No, because a malicious AI agent could just replace the sudo binary in your path with one that collects your password and uses it to execute arbitrary code as root. Nothing short of sandboxing everything or just never using AI agents or proprietary software will prevent this.
Once I noticed that models will treat lack of superuser access as an obstacle I moved all of the agent crap to its own machine. Watching some mid-tier offering chain together tools like its a gorilla escaping the zoo and I'm just not going to deal with that situation.
I'm more worried about my `~/.aws` and `~/.ssh` folders. People who use IDE-based AI tooling with IDEs that support dev-containers have no excuse for not leveraging dev containers, both for preventing agents losing your data and defending against secrets-harvesting supply-chain attacks
It's why all of my agent run in a vm. I refuse to have it run on my own machine. Claude code once managed to render the vm unbootable, I was back in action 5 minutes later after regenerating the vm
I recently took the risk there by having it run xattr commands to fix some MacOS bug with Tahoe that broke auto update for what seems like all software.
> Nothing short of sandboxing everything or just never using AI agents or proprietary software will prevent this.
Using open-source (non-proprietary) software won’t necessarily save you either. XZ is open-source and it was basically dumb luck that we weren’t all infected. Same with the myriad exploits to NPM.
Ok but in this case the problem wasn't the AI agent - the AI agent merely took advantage of this prior problem in the first place. For instance, if docker group were not superuser-like, that issue could not have happened.
> Nothing short of sandboxing everything or just never using AI agents
But the problem was not the AI agent.
Sandboxing is quite neat though; I remember on GoboLinux the idea of AlienFS to have every application run in a sandboxed manner, so it would only see other programs it needs, but never more than that. I consider it a better engineering focus to have this as minimal layer, even outside of security-related concerns.
It could just alias sudo on your ~/.bashrc. No need to replace the actual file on /usr/bin/sudo or wherever you have it. I would only need to be able to run arbitrary code as you.
Sigh.
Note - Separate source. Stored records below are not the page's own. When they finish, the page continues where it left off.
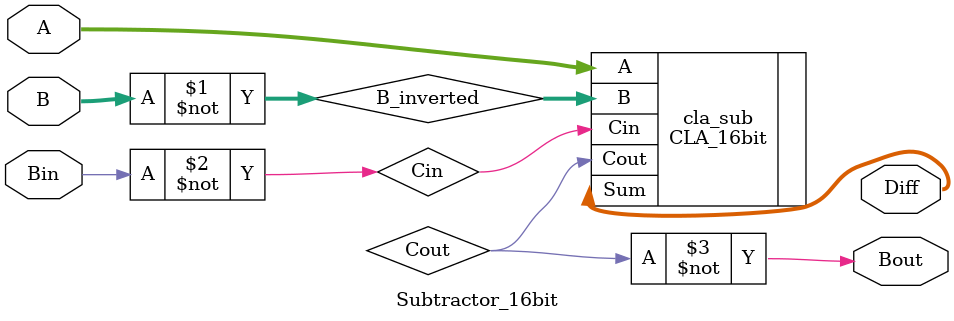
<source format=v>
`timescale 1ns / 1ps
module Subtractor_16bit (
    input  signed [15:0] A,
    input  signed [15:0] B,
    input         Bin,   
    output signed [15:0] Diff,
    output        Bout    
);
    wire signed [15:0] B_inverted;
    wire        Cout;     
    wire        Cin;  

    assign B_inverted = ~B;
	 
    // Neu Bin = 0 (khong co muon truoc) => thuc hien A - B = A + (~B) + 1 => Cin = 1
    // Neu Bin = 1 (da muon truoc) => thuc hien (A - B) - 1 = A + (~B) => Cin = 0
    assign Cin = ~Bin;

    // A + (~B) + Cin
    CLA_16bit cla_sub (
        .A   (A),
        .B   (B_inverted),
        .Cin (Cin),
        .Sum (Diff),
        .Cout(Cout)
    );

    assign Bout = ~Cout;
endmodule

</source>
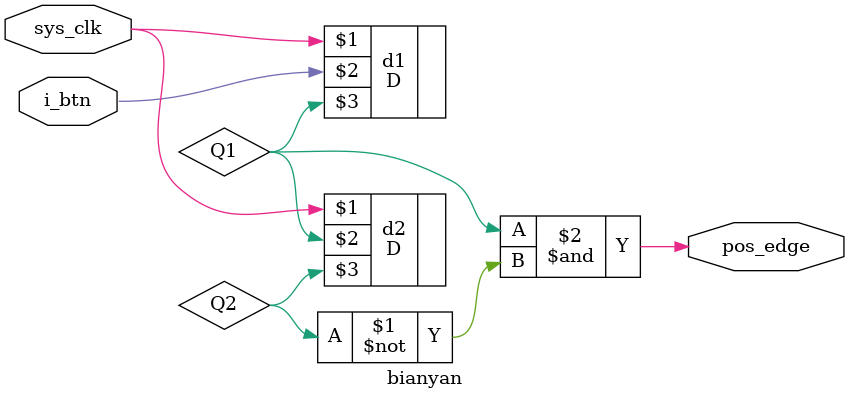
<source format=sv>
`timescale 1ns / 1ps


module bianyan(
    input sys_clk,
    input i_btn,
    output pos_edge
    );
    logic Q1,Q2;
    D d1(sys_clk,i_btn,Q1);
    D d2(sys_clk,Q1,Q2);
    assign pos_edge=Q1&~Q2;
endmodule

</source>
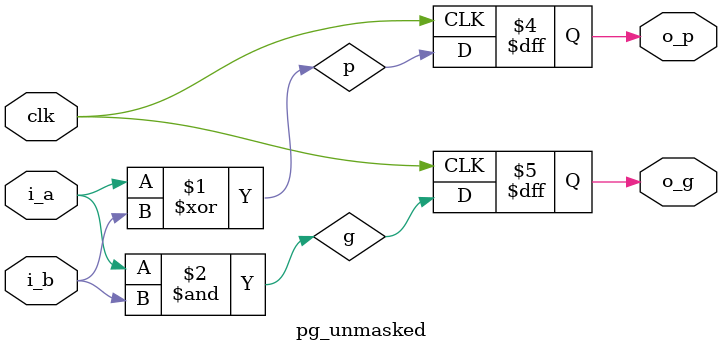
<source format=v>
module pg_unmasked (
  input  wire clk,

  input  wire i_a,
  input  wire i_b,

  output reg  o_p,
  output reg  o_g
);

  // Combinational logic
  wire p = i_a ^ i_b;
  wire g = i_a & i_b;

  // Same pipeline stage as masked version
  always @(posedge clk) begin
    o_p <= p;
    o_g <= g;
  end

endmodule

</source>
What ever happened to the principle of least privilege and why arent we applying it to AI agents. They ought to be locked in a box and not capable to act outside designated task.
rootless docker's networking (slirp4netns) is still terribly buggy and in edge cases often locks up using 100% CPU until you discover that your laptop is a lapwarmer and kill it
This but unironically. There's no way to ensure that nobody overwrote your .profile or .bashrc with a backdoored sudo that steals your password, or runs your command and then runs an evil command afterwards.
It is. That's why SELinux and AppArmor were invented.
Instead of having "root" and "user", both of these provide sets of permissions that can be granted to apps.
In this case, SELinux would've stopped this. Codex could've still relabelled the files when mounting but this can be blocked for sensitive directories like /etc.
This feels like using a computer is inherently unsafe.
On the plus side, once we outlaw them we'll shut down the ability for conspiratorial thinking to spread easily and the world will slowly heal from the last couple of decades (the previous one in particular).
Hooray! We're finally doing something about the harms of social media. Smash your computer today!
It's already here, mobile OSes are just computers with ton of guardrails and you can't do whatever you want with it, for the sake of security. I mean we almost got an Android where you can't install the APK you want.